### THE RECORDS
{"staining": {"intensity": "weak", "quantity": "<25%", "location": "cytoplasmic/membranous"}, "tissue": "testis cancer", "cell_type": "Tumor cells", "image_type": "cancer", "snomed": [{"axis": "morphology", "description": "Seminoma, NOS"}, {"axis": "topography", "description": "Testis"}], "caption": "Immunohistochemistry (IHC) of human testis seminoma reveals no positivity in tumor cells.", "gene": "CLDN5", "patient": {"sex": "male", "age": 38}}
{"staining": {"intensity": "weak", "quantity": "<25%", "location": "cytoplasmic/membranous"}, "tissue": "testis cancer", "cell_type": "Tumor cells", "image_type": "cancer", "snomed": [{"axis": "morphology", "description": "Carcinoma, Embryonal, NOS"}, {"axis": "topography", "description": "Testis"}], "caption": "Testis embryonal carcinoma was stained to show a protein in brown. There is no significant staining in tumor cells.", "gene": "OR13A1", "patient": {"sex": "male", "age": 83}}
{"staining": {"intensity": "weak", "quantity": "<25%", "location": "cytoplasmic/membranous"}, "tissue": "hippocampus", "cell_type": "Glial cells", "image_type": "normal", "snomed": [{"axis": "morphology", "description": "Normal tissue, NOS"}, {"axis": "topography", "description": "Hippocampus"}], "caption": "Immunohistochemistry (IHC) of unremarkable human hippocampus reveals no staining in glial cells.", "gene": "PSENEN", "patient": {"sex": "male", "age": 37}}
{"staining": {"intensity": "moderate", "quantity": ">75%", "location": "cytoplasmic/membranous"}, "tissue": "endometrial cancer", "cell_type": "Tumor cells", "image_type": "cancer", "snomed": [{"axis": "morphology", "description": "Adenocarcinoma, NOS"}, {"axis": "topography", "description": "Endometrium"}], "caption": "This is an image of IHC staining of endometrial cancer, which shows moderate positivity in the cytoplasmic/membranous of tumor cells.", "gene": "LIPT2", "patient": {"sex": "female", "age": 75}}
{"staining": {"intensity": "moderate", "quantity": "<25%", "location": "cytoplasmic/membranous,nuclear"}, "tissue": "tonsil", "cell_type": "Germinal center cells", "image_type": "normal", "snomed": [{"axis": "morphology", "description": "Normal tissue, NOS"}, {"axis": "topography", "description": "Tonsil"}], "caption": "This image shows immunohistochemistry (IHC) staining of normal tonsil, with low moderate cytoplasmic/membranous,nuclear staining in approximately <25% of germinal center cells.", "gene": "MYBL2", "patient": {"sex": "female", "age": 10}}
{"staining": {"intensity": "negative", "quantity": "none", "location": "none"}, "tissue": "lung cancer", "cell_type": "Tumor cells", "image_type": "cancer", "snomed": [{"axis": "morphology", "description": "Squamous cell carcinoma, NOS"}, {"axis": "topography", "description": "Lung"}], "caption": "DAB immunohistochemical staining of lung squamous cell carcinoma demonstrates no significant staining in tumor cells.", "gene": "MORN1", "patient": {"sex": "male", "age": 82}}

### WORK REQUEST
Your task is to repeat every entry above exactly.

### ANSWER BOX
{"staining": {"intensity": "weak", "quantity": "<25%", "location": "cytoplasmic/membranous"}, "tissue": "testis cancer", "cell_type": "Tumor cells", "image_type": "cancer", "snomed": [{"axis": "morphology", "description": "Seminoma, NOS"}, {"axis": "topography", "description": "Testis"}], "caption": "Immunohistochemistry (IHC) of human testis seminoma reveals no positivity in tumor cells.", "gene": "CLDN5", "patient": {"sex": "male", "age": 38}}
{"staining": {"intensity": "weak", "quantity": "<25%", "location": "cytoplasmic/membranous"}, "tissue": "testis cancer", "cell_type": "Tumor cells", "image_type": "cancer", "snomed": [{"axis": "morphology", "description": "Carcinoma, Embryonal, NOS"}, {"axis": "topography", "description": "Testis"}], "caption": "Testis embryonal carcinoma was stained to show a protein in brown. There is no significant staining in tumor cells.", "gene": "OR13A1", "patient": {"sex": "male", "age": 83}}
{"staining": {"intensity": "weak", "quantity": "<25%", "location": "cytoplasmic/membranous"}, "tissue": "hippocampus", "cell_type": "Glial cells", "image_type": "normal", "snomed": [{"axis": "morphology", "description": "Normal tissue, NOS"}, {"axis": "topography", "description": "Hippocampus"}], "caption": "Immunohistochemistry (IHC) of unremarkable human hippocampus reveals no staining in glial cells.", "gene": "PSENEN", "patient": {"sex": "male", "age": 37}}
{"staining": {"intensity": "moderate", "quantity": ">75%", "location": "cytoplasmic/membranous"}, "tissue": "endometrial cancer", "cell_type": "Tumor cells", "image_type": "cancer", "snomed": [{"axis": "morphology", "description": "Adenocarcinoma, NOS"}, {"axis": "topography", "description": "Endometrium"}], "caption": "This is an image of IHC staining of endometrial cancer, which shows moderate positivity in the cytoplasmic/membranous of tumor cells.", "gene": "LIPT2", "patient": {"sex": "female", "age": 75}}
{"staining": {"intensity": "moderate", "quantity": "<25%", "location": "cytoplasmic/membranous,nuclear"}, "tissue": "tonsil", "cell_type": "Germinal center cells", "image_type": "normal", "snomed": [{"axis": "morphology", "description": "Normal tissue, NOS"}, {"axis": "topography", "description": "Tonsil"}], "caption": "This image shows immunohistochemistry (IHC) staining of normal tonsil, with low moderate cytoplasmic/membranous,nuclear staining in approximately <25% of germinal center cells.", "gene": "MYBL2", "patient": {"sex": "female", "age": 10}}
{"staining": {"intensity": "negative", "quantity": "none", "location": "none"}, "tissue": "lung cancer", "cell_type": "Tumor cells", "image_type": "cancer", "snomed": [{"axis": "morphology", "description": "Squamous cell carcinoma, NOS"}, {"axis": "topography", "description": "Lung"}], "caption": "DAB immunohistochemical staining of lung squamous cell carcinoma demonstrates no significant staining in tumor cells.", "gene": "MORN1", "patient": {"sex": "male", "age": 82}}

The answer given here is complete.